**Problem description**
For the copy, please give all of the data again exactly and leave the pictures out.

Data entries

************

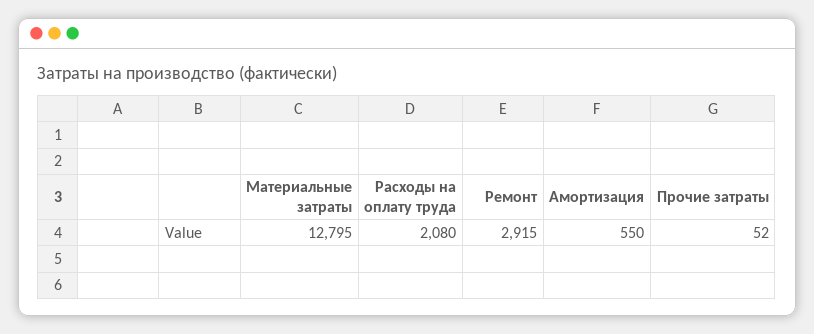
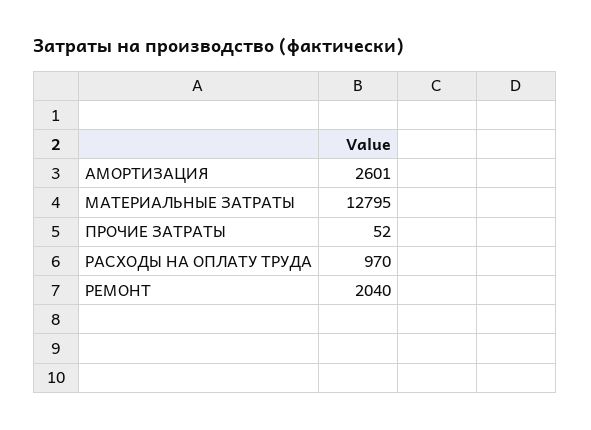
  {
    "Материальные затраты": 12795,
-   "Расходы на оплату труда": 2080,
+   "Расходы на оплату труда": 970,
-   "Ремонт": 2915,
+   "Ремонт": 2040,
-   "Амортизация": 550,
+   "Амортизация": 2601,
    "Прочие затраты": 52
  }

************

**Result for this exercise**
  {
    "Материальные затраты": 12795,
-   "Расходы на оплату труда": 2080,
+   "Расходы на оплату труда": 970,
-   "Ремонт": 2915,
+   "Ремонт": 2040,
-   "Амортизация": 550,
+   "Амортизация": 2601,
    "Прочие затраты": 52
  }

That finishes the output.